■ **DIRECTIONS FOR THIS TASK**
From the material below, extract each line containing the string "voltage" and copy it unchanged. Matching is case-sensitive.

■ **SUPPLIED RECORDS**

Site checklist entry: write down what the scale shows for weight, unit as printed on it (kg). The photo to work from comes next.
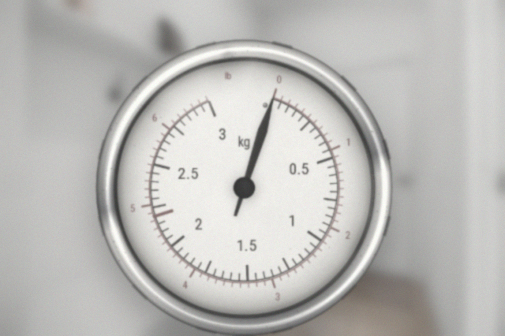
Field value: 0 kg
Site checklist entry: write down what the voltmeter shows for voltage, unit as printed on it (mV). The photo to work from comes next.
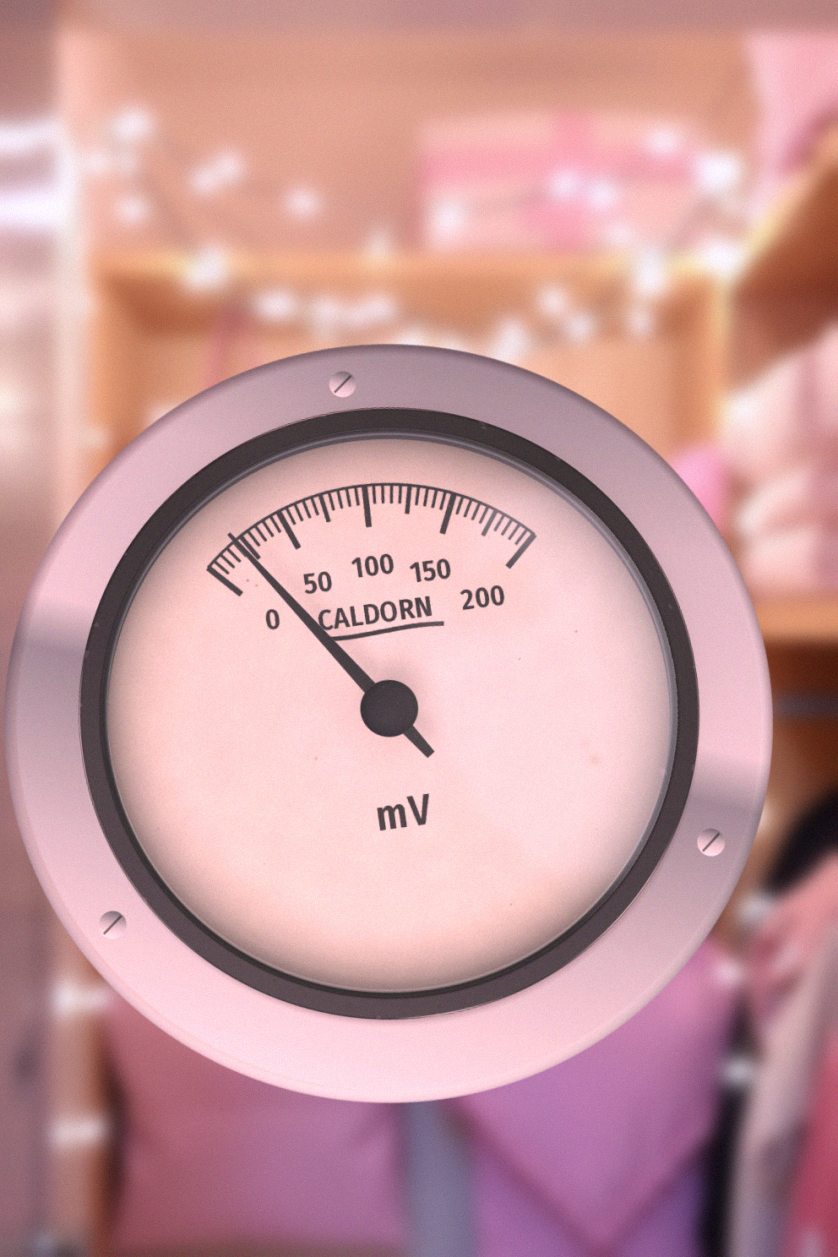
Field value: 20 mV
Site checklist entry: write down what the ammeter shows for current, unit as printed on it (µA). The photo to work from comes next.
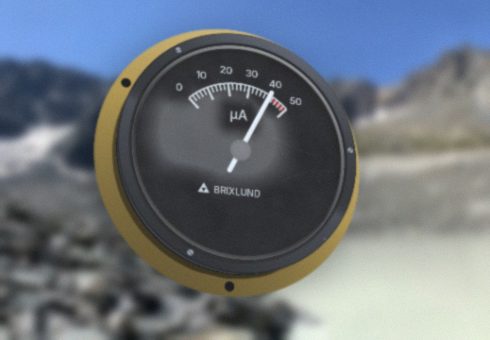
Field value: 40 µA
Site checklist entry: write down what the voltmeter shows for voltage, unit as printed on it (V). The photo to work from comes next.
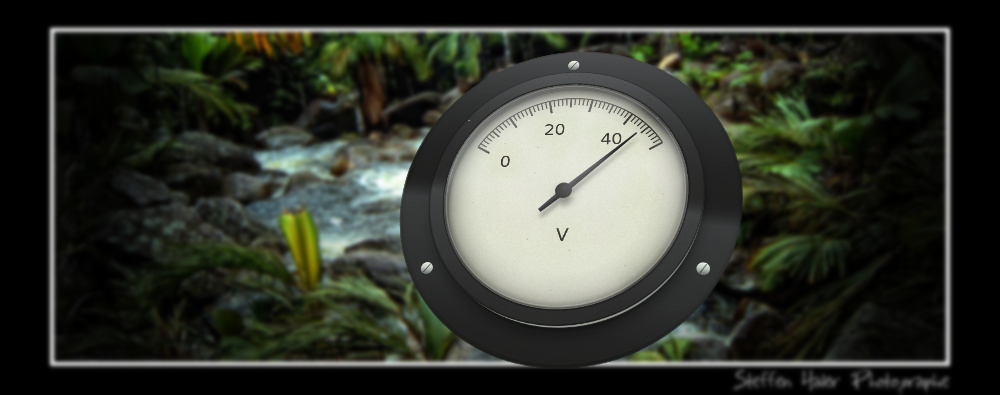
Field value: 45 V
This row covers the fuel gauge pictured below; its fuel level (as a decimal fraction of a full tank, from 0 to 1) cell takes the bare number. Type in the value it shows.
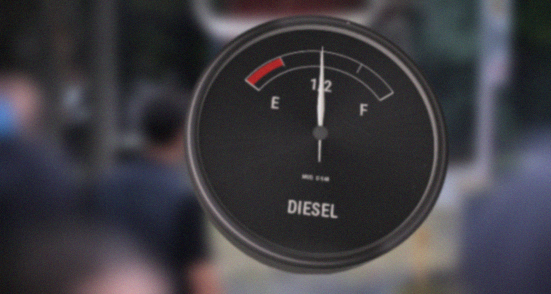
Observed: 0.5
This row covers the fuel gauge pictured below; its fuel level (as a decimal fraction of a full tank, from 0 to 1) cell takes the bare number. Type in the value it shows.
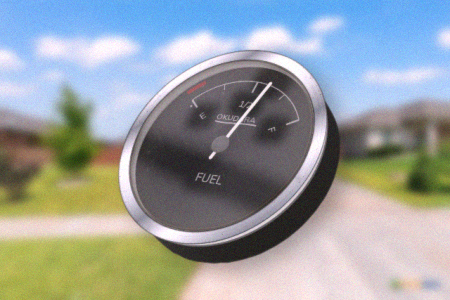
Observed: 0.625
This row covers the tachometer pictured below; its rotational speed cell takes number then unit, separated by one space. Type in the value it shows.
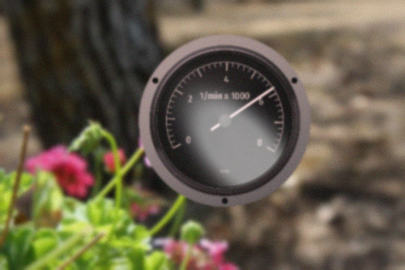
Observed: 5800 rpm
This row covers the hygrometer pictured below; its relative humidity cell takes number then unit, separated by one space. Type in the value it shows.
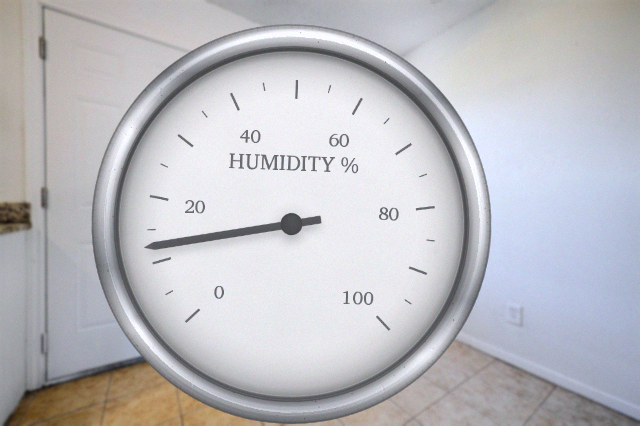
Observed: 12.5 %
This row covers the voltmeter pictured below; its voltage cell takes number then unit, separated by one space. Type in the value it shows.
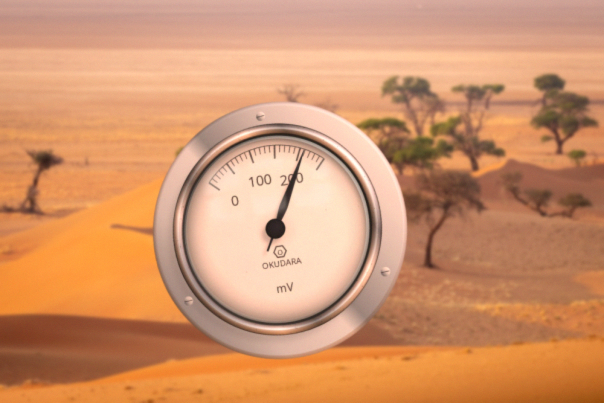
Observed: 210 mV
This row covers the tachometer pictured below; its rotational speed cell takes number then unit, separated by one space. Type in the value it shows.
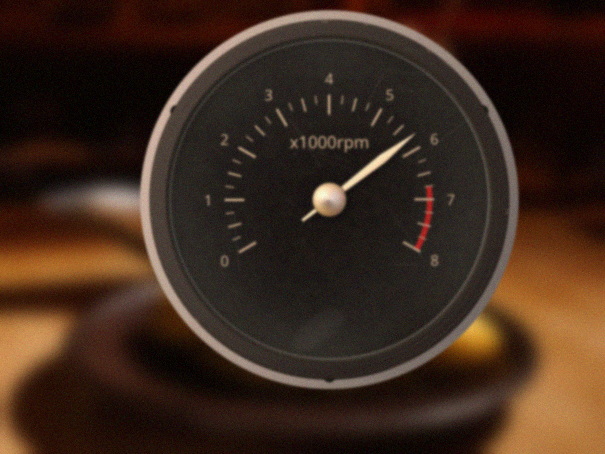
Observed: 5750 rpm
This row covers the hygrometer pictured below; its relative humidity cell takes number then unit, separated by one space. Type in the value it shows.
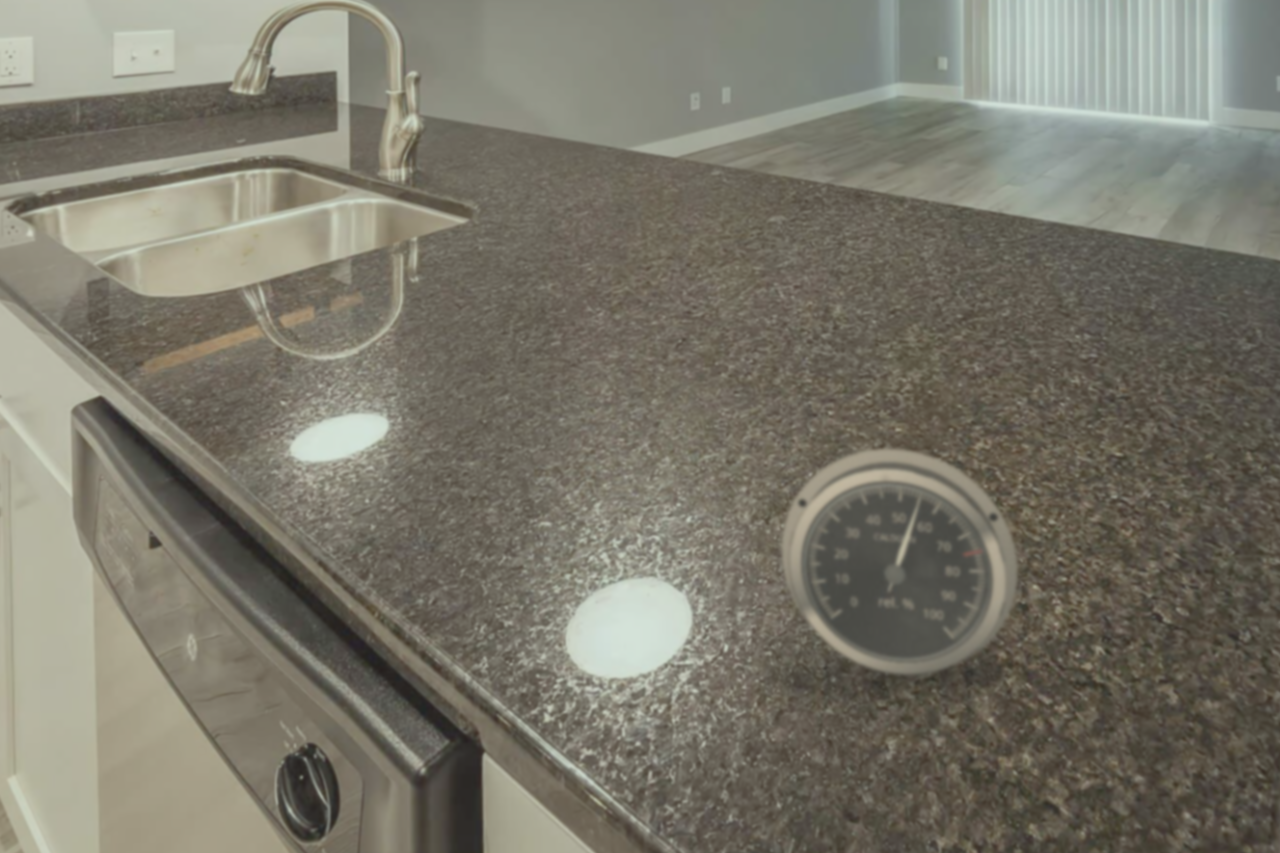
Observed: 55 %
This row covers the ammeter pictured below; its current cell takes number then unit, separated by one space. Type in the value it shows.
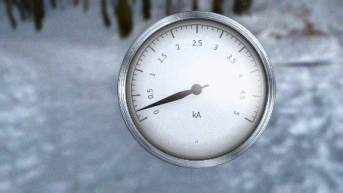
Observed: 0.2 kA
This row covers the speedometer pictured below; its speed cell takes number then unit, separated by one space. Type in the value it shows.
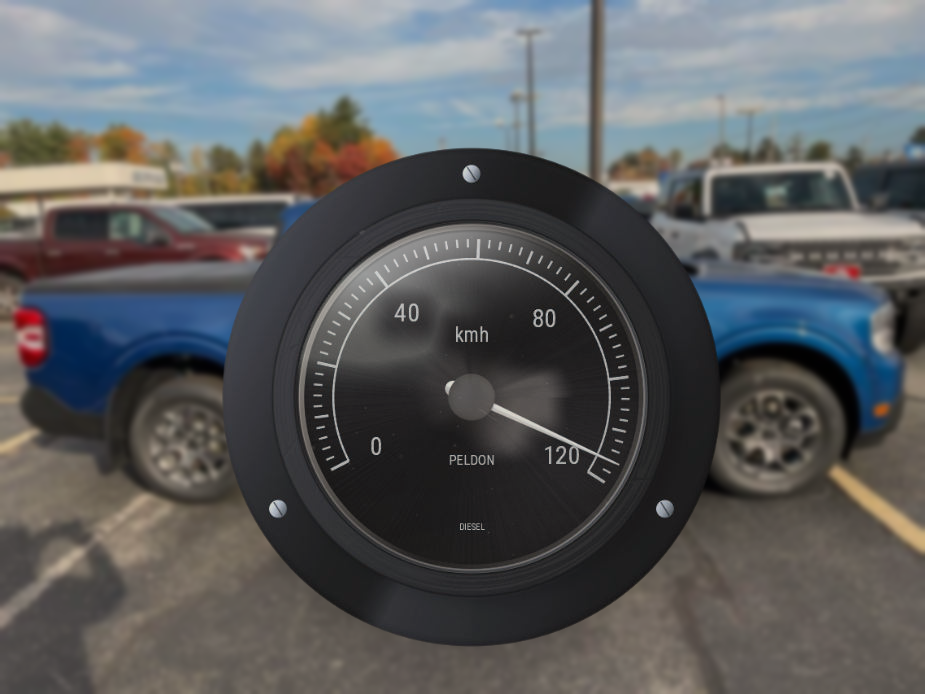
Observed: 116 km/h
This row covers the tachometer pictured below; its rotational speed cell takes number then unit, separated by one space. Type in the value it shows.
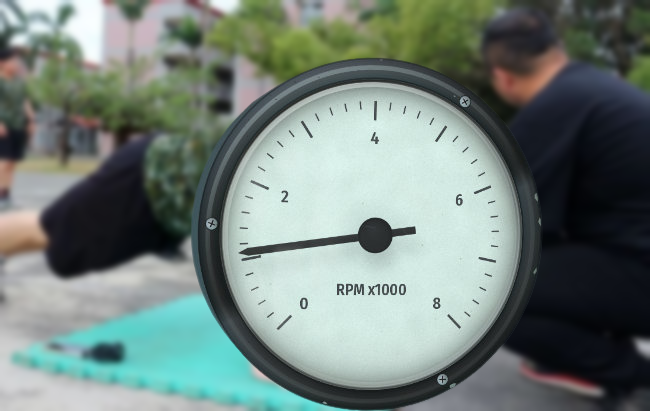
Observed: 1100 rpm
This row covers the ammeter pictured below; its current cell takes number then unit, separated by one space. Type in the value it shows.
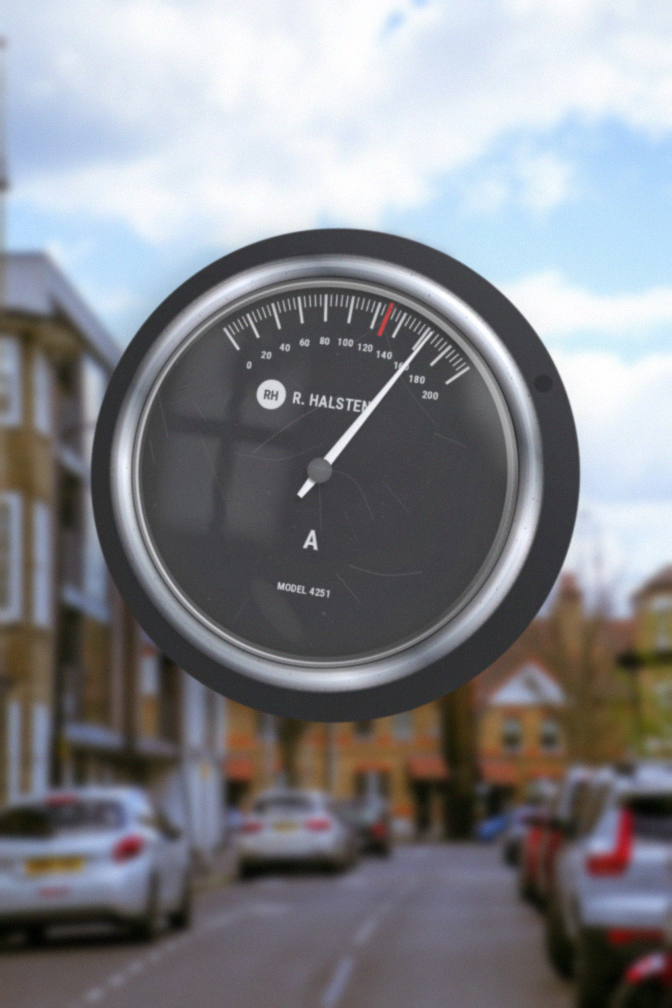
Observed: 164 A
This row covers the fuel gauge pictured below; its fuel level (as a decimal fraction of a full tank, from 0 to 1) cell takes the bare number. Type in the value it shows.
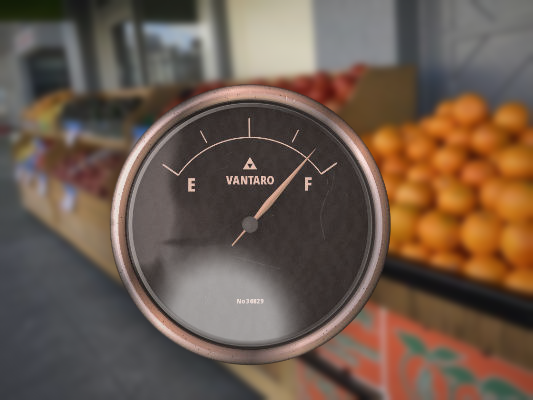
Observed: 0.875
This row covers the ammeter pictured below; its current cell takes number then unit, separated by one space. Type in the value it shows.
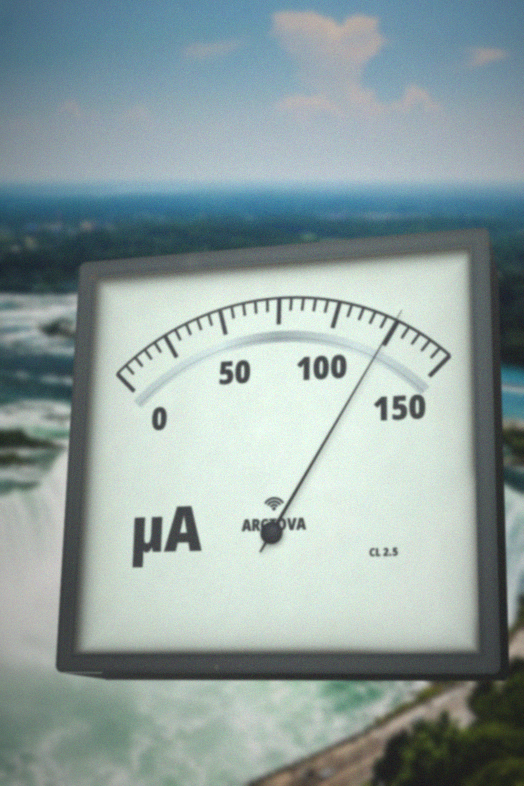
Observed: 125 µA
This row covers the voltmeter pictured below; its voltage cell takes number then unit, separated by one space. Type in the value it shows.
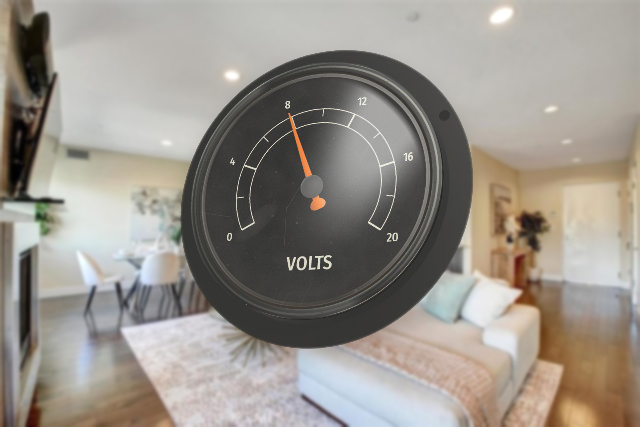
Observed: 8 V
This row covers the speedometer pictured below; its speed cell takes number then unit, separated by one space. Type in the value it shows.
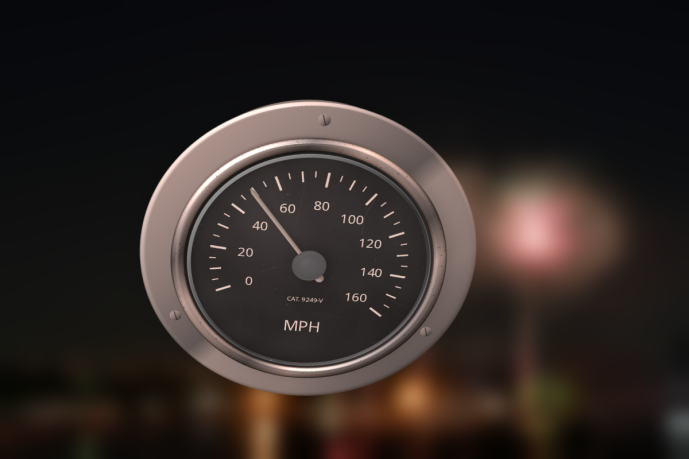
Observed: 50 mph
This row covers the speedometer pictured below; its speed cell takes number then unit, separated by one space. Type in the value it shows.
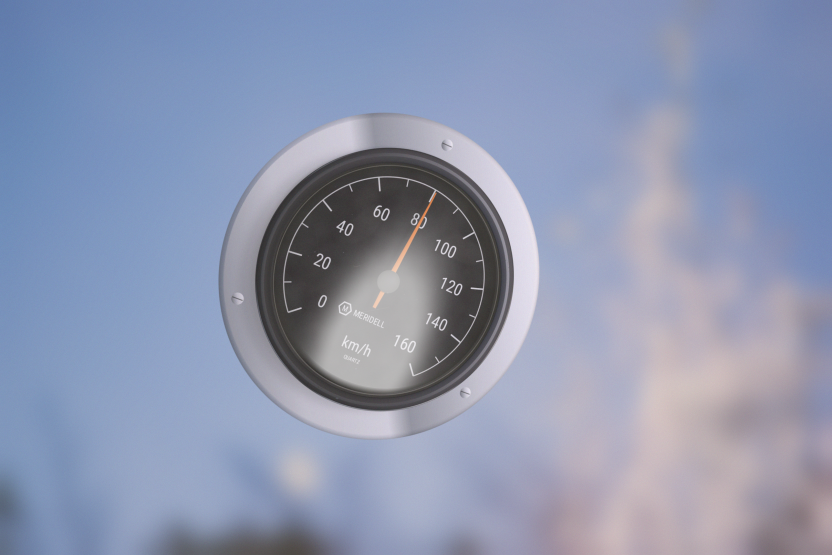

■ **WRITTEN ANSWER**
Site checklist entry: write down what the voltmeter shows for voltage, unit as printed on it (mV). The photo to work from comes next.
Site checklist entry: write down what the voltmeter shows for voltage, unit as printed on it (V). The photo to work from comes next.
This row covers the voltmeter pictured below; its voltage cell takes number then unit, separated by one space. Type in the value it shows.
This row covers the voltmeter pictured below; its voltage cell takes number then unit, separated by one space. Type in the value it shows.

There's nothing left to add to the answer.